Le rôle d'Al Jazeera
Dans les 761 pages du Rapport mondial 2021, Human Rights Watch passe en revue les pratiques des droits de l'homme dans plus de 100 pays. En juillet, après la diffusion par Al Jazeera d'un documentaire sur le traitement des travailleurs migrants par la Malaisie pendant la pandémie de Covid-19, la police malaisienne a annoncé qu'elle enquêtait sur Al Jazeera pour sédition, diffamation et violation de la loi sur les communications et les multimédias.

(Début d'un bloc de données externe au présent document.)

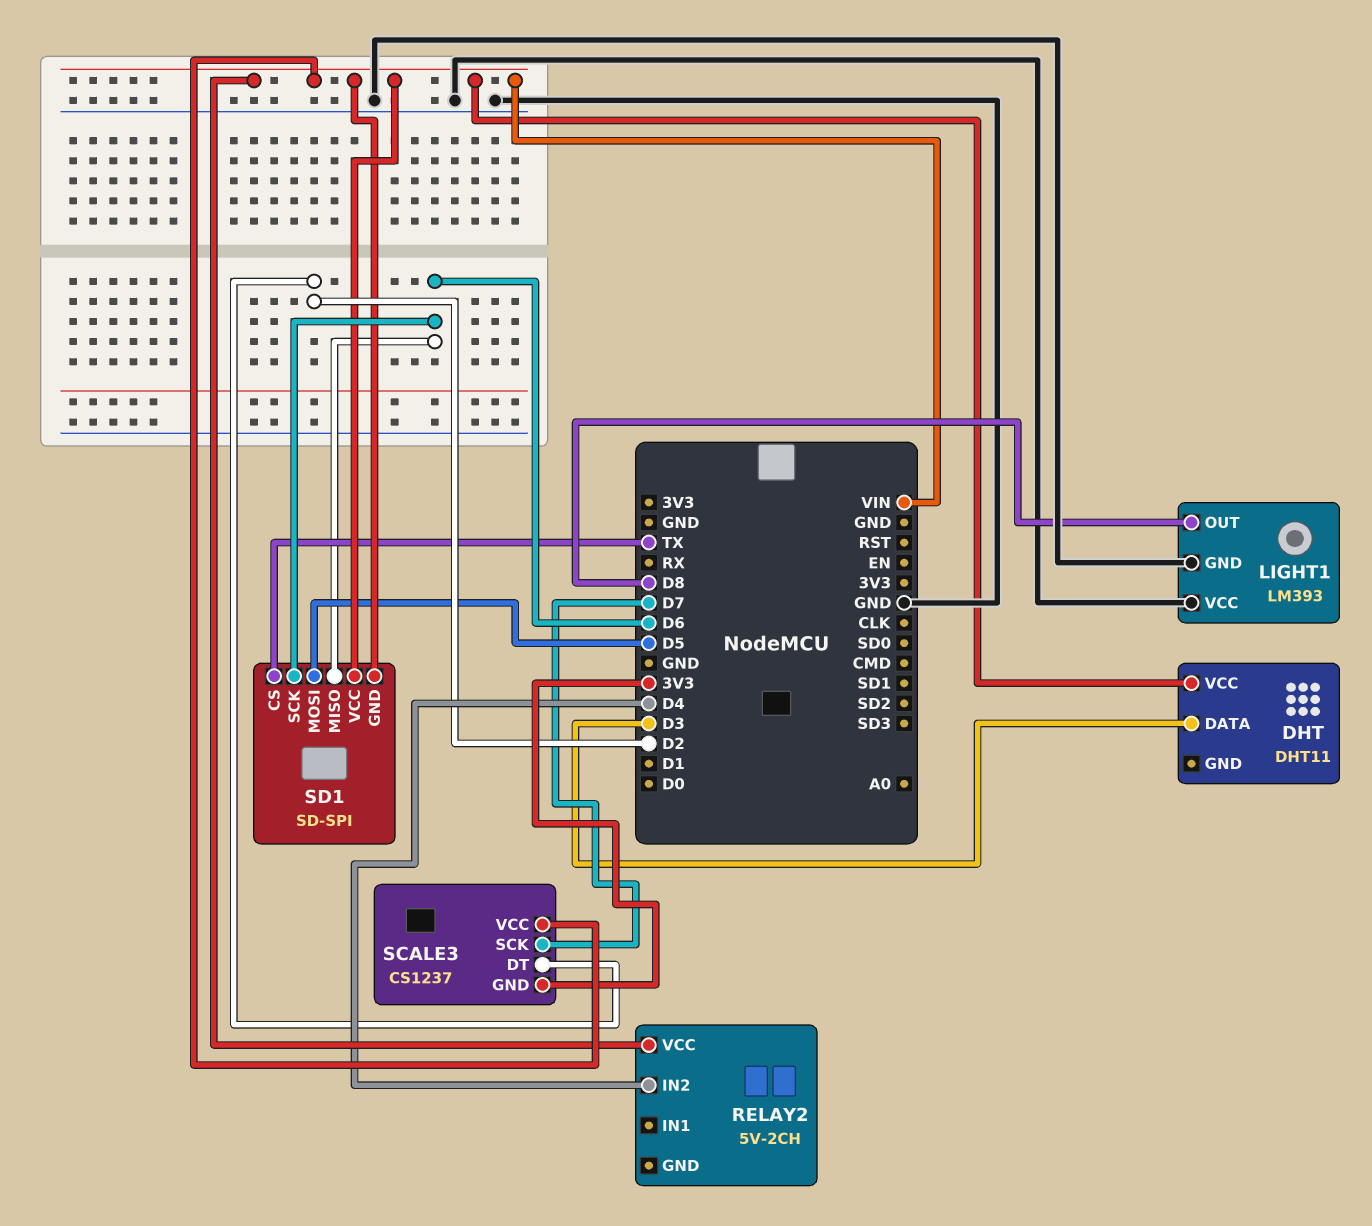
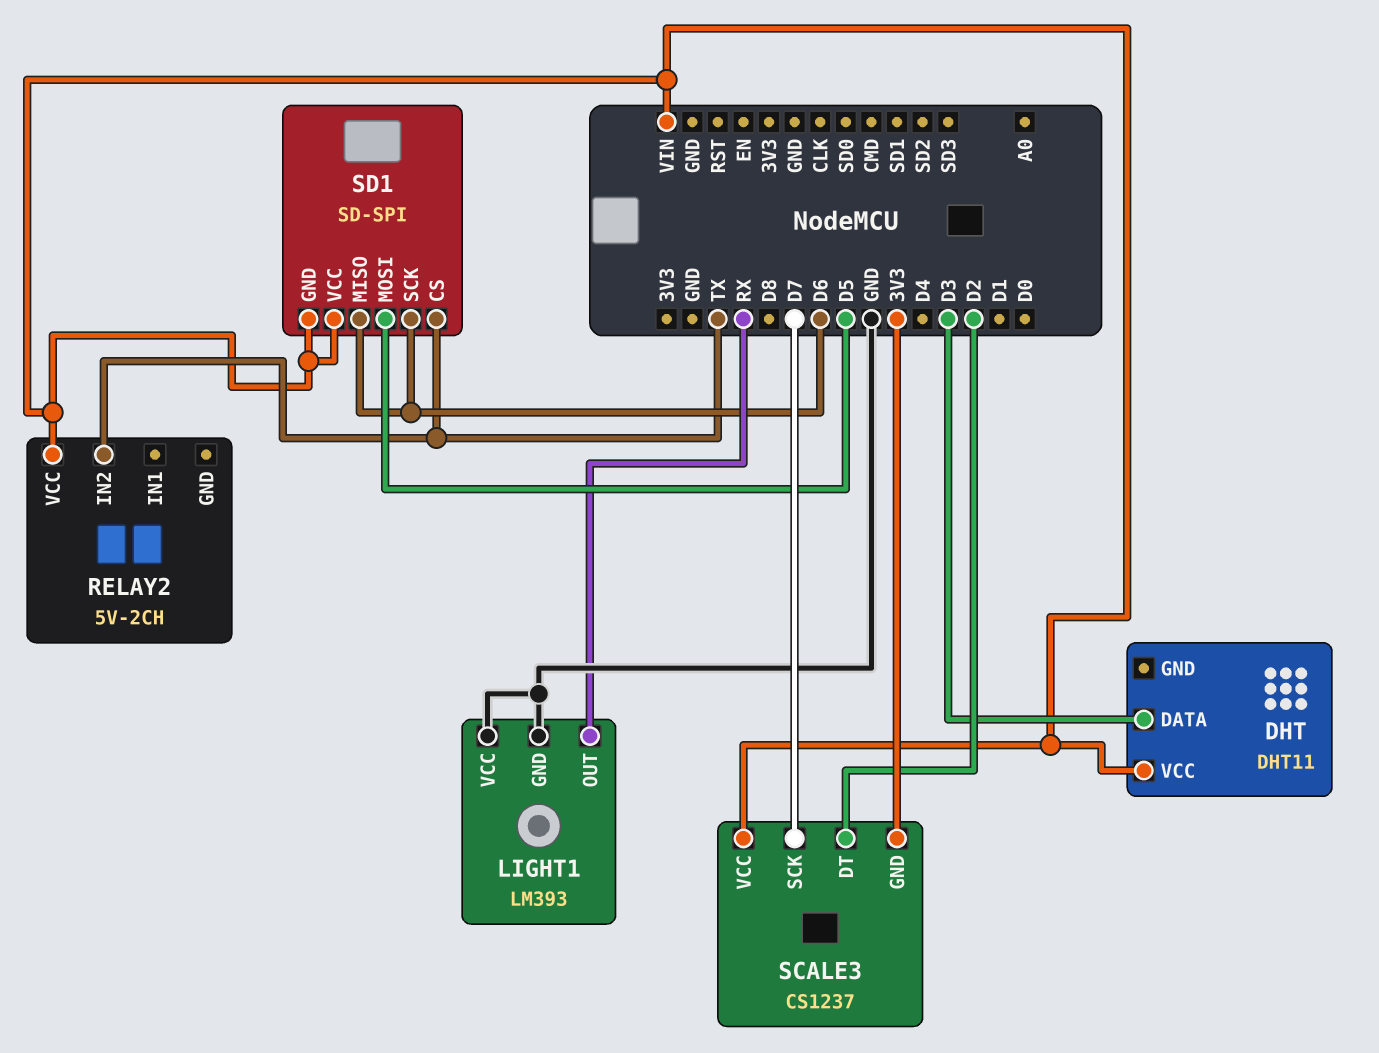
LIGHT1 pin OUT: D8 -> RX
RELAY2 pin IN2: D4 -> TX

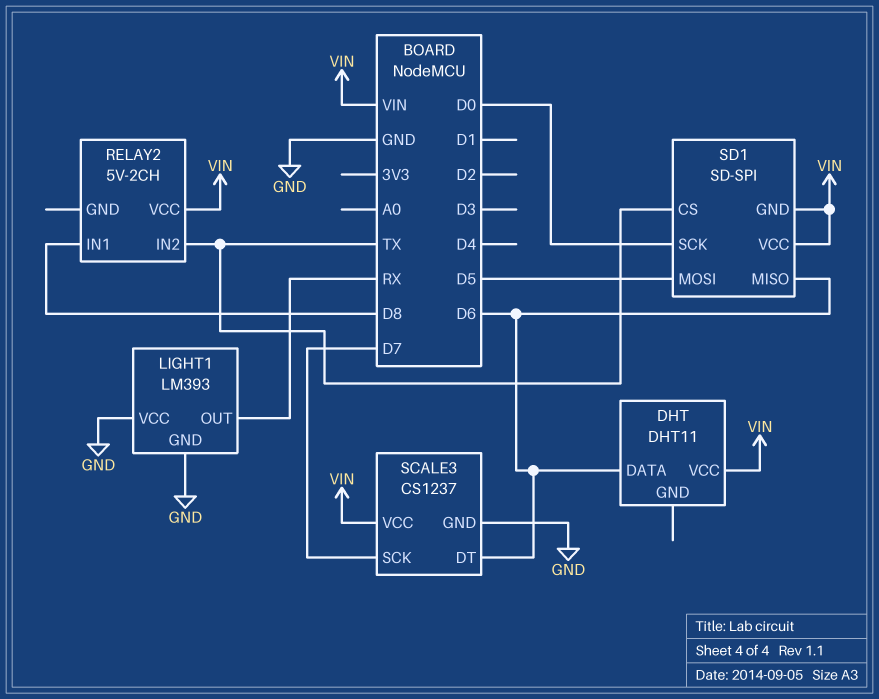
DHT pin DATA: D3 -> D6
RELAY2 pin IN1: none -> D8
SCALE3 pin DT: D2 -> D6
SCALE3 pin GND: 3V3 -> GND
SD1 pin SCK: D6 -> D0

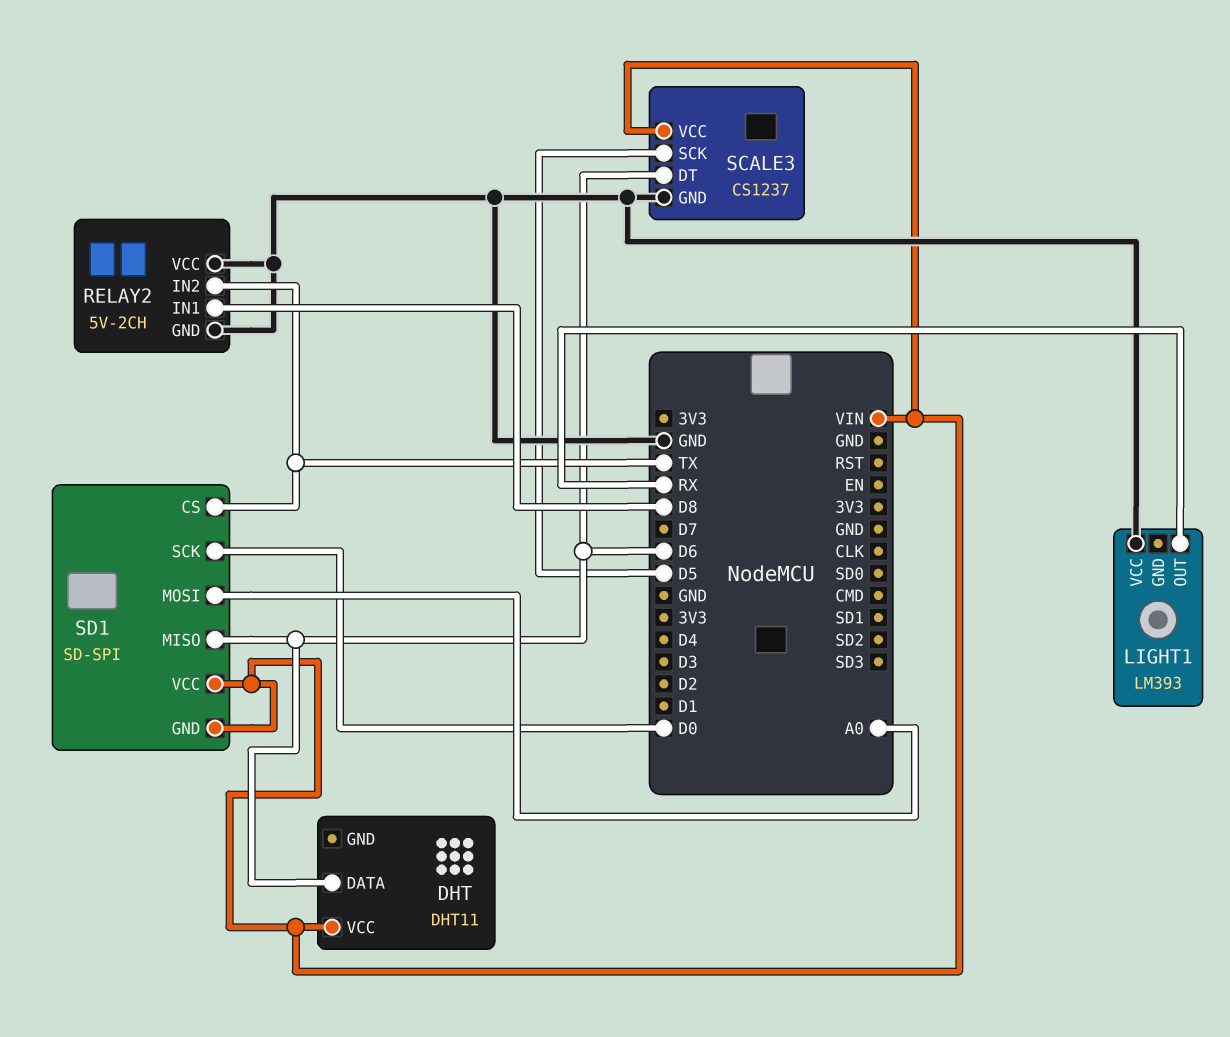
LIGHT1 pin GND: GND -> none
RELAY2 pin GND: none -> GND
RELAY2 pin VCC: VIN -> GND
SCALE3 pin SCK: D7 -> D5
SD1 pin MOSI: D5 -> A0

La police a interrogé six membres du personnel d'Al Jazeera et a fait une descente dans les bureaux de l'organisation à Kuala Lumpur. En août, la Malaisie a refusé de renouveler les visas de deux journalistes d'Al Jazeera basés dans le pays. Le gouvernement a également cherché à rendre les portails d'information en ligne responsables des commentaires publiés par les lecteurs.

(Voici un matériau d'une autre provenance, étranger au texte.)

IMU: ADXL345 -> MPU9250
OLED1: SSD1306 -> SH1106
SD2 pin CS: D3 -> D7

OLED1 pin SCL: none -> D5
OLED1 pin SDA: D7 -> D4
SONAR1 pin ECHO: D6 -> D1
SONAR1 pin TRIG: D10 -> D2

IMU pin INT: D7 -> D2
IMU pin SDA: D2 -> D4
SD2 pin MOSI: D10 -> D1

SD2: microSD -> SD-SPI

Les efforts de la Malaisie pour contenir la propagation de Covid-19 ont eu un impact disproportionné. Les migrants et les réfugiés qui ont perdu leur emploi à cause de la pandémie ont été exclus des programmes d'aide du gouvernement, et beaucoup se sont retrouvés dans l'incapacité de nourrir leur famille. Les autorités ont utilisé la pandémie pour justifier le refoulement en mer des bateaux de réfugiés musulmans rohingyas désespérés de Birmanie. Les autorités ont également rassemblé des milliers de migrants sans papiers et les ont détenus dans des centres de détention pour immigrants surpeuplés et insalubres en attendant leur expulsion.
Abus commis par la police
Les abus commis par la police restent un problème grave en Malaisie, tout comme l'absence de responsabilité pour ces abus. En août, le gouvernement a retiré un projet de loi soumis par l'administration précédente visant à créer une Commission indépendante des plaintes et des fautes de la police "parce que la police s'y est opposée". Le gouvernement a plutôt présenté un projet de loi qui viderait de sa substance le principe de responsabilité de la police en créant une Commission indépendante de conduite de la police qui n'a ni les pouvoirs d'enquête essentiels ni l'autorité nécessaire pour punir les actes répréhensibles.
"Le Premier ministre Muhyiddin semble vouloir ramener la Malaisie au mauvais vieux temps du gouvernement Najib Razak, alors que le simple fait de parler publiquement de sujets sensibles aurait pour conséquence que la police frapperait bientôt à votre porte", a déclaré Robertson. "Le gouvernement devrait arrêter de reculer et respecter pleinement les droits de tous à l'intérieur de ses frontières".